Quando i figli sono deportati negli istituti dirai: "C’è da meravigliarsi che il clero abbia accettato collegi e orfanotrofi? Un flagello! A Pompei hanno fatto perfino la Casa dei figli dei carcerati. Una scritta a caratteri cubitali. Ma come? Tu, prete, hai il coraggio di chiamare figli dei carcerati coloro, che Dio ha scelto per figli prediletti, perché rifiutati dagli uomini? Disprezzati dal mondo è un conto, ma anche dalla Chiesa non è troppo? É lecito commettere di questi guai? Siamo come il sacerdote e il levita della parabola del samaritano. Il Calvario è la storia di Dio nell’umanità, dove Cristo continua a dire alla Chiesa: Donna, ecco tuo figlio".
Il tuo cruccio: "Perché la gente non accetta la mia proposta? Perché non capisce o perché si tratta di una scelta troppo adulta per un’umanità ancora bambina?". E tu a penetrare il mistero come un bambino alle prese con la conchiglia che occulta la perla.
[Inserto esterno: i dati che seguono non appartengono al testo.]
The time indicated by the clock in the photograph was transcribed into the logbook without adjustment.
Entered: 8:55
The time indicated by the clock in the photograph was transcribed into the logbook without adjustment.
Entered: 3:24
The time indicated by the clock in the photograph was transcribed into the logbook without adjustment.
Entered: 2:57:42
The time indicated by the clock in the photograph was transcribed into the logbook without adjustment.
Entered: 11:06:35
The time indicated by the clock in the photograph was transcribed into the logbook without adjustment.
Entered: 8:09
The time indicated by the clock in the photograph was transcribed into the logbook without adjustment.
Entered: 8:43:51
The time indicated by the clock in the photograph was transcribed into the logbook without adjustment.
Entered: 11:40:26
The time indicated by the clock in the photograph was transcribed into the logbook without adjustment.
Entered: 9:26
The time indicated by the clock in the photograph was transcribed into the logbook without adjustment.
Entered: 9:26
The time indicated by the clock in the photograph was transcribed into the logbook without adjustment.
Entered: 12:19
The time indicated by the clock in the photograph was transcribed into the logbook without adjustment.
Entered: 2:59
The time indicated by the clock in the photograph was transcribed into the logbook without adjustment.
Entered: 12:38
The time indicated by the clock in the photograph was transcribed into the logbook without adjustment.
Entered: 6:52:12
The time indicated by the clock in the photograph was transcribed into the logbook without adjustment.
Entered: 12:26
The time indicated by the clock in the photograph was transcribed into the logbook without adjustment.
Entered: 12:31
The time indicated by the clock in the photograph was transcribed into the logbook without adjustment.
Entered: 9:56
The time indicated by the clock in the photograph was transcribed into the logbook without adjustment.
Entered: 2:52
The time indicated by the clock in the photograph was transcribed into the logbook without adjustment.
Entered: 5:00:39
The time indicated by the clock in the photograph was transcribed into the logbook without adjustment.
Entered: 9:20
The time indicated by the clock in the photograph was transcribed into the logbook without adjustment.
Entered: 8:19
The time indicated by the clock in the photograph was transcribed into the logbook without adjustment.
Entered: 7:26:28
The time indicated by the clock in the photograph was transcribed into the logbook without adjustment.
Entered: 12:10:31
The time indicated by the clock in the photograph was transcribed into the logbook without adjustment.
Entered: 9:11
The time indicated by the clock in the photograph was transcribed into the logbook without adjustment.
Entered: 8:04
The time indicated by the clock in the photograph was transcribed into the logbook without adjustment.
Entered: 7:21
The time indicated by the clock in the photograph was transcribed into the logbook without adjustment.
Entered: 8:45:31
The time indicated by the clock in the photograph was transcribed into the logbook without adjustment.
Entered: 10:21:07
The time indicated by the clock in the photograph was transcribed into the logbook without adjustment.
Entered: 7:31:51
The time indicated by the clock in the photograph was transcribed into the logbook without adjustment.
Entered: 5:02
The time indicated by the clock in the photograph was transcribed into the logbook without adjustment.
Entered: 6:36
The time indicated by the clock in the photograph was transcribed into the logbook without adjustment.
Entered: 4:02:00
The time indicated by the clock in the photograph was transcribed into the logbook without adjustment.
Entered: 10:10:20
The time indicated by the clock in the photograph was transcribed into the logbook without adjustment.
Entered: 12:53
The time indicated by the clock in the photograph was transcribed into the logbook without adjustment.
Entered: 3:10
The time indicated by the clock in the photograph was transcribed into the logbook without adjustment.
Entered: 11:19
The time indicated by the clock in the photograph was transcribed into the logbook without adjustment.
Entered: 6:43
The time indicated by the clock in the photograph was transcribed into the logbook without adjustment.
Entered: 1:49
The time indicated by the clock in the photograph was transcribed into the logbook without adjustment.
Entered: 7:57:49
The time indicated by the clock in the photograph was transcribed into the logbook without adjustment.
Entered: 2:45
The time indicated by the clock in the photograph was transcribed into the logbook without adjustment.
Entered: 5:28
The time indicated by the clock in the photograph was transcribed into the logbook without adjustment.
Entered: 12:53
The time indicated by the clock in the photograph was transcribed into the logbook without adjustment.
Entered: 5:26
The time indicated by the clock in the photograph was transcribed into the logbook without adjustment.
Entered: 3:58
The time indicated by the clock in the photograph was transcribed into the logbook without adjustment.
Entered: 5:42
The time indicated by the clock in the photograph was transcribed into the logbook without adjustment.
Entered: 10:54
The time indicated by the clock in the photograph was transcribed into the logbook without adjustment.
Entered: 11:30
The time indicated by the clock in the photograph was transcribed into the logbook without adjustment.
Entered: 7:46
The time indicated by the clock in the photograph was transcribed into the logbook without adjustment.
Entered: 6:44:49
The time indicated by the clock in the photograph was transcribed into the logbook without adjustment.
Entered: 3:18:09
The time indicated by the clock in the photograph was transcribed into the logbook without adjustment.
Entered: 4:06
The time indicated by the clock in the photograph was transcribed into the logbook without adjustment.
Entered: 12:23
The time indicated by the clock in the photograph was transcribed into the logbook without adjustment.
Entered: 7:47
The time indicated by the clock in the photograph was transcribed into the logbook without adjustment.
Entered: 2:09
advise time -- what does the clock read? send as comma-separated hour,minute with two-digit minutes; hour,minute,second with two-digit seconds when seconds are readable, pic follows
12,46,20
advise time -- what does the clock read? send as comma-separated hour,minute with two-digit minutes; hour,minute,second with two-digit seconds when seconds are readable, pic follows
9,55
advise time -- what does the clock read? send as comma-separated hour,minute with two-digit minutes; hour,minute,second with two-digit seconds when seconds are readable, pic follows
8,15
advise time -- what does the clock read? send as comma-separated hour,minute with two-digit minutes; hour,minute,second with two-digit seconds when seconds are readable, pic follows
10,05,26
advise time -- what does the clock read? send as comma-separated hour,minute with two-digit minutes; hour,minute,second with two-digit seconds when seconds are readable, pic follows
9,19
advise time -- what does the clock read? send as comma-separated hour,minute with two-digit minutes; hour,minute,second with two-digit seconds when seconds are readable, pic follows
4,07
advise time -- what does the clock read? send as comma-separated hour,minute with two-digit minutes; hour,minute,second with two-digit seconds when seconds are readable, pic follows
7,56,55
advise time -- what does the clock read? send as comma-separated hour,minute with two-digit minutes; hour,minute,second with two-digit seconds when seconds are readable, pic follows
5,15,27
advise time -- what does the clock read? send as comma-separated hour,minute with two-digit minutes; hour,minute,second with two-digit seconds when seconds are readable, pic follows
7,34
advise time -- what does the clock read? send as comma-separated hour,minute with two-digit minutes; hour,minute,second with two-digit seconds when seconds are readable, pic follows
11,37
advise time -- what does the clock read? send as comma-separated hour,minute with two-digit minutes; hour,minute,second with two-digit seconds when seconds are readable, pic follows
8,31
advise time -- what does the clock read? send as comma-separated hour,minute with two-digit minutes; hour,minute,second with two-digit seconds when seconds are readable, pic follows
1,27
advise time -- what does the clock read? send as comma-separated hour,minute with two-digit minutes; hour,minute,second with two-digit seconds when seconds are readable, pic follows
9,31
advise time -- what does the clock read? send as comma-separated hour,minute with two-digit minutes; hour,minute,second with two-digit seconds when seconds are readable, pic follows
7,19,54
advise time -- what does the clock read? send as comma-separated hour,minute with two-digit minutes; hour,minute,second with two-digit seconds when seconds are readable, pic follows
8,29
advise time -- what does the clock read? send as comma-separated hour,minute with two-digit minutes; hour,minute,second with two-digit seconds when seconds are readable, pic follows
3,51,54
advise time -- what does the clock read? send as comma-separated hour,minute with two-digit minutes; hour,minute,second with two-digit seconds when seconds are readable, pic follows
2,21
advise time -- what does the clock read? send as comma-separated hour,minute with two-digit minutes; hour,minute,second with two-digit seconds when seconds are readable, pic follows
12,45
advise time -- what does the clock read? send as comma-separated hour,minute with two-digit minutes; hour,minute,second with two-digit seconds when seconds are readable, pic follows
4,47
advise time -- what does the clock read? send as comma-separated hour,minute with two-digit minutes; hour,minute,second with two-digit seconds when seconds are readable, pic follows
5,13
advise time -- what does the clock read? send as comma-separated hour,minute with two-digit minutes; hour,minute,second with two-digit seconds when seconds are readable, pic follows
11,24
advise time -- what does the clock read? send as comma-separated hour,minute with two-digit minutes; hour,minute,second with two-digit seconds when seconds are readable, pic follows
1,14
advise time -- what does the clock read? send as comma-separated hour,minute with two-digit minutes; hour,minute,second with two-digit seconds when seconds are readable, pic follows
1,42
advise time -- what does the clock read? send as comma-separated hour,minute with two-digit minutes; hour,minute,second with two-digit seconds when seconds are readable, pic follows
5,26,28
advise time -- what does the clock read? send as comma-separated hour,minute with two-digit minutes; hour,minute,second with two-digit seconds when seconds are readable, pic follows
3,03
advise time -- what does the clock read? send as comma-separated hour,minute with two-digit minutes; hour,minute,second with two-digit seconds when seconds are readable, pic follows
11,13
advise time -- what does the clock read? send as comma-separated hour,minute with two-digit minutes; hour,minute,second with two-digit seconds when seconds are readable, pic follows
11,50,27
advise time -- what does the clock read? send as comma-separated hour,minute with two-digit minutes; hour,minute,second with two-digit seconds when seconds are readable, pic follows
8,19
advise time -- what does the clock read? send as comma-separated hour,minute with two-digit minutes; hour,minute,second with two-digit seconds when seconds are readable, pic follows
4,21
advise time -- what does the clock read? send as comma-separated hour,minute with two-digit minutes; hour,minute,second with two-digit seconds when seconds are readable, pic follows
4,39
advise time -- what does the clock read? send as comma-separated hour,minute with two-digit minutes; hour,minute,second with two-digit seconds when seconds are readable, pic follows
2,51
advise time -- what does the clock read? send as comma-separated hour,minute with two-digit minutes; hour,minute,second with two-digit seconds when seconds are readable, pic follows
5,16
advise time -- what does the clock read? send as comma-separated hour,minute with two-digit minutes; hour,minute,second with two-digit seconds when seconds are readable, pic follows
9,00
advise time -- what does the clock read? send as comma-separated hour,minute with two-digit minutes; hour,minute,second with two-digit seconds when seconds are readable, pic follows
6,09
Pochi giorni prima del trapasso dirai: "Qual è dunque la strada per salvare l’umanità? La prima cosa è la giustizia. Non è che prima siamo cristiani, prima siamo uomini. La solidarietà umana è scritta nella natura, non è una religione. Cosa vuoi pregare se sei ingiusto? Si fa i conti, questa è l’unica via per creare un mondo nuovo".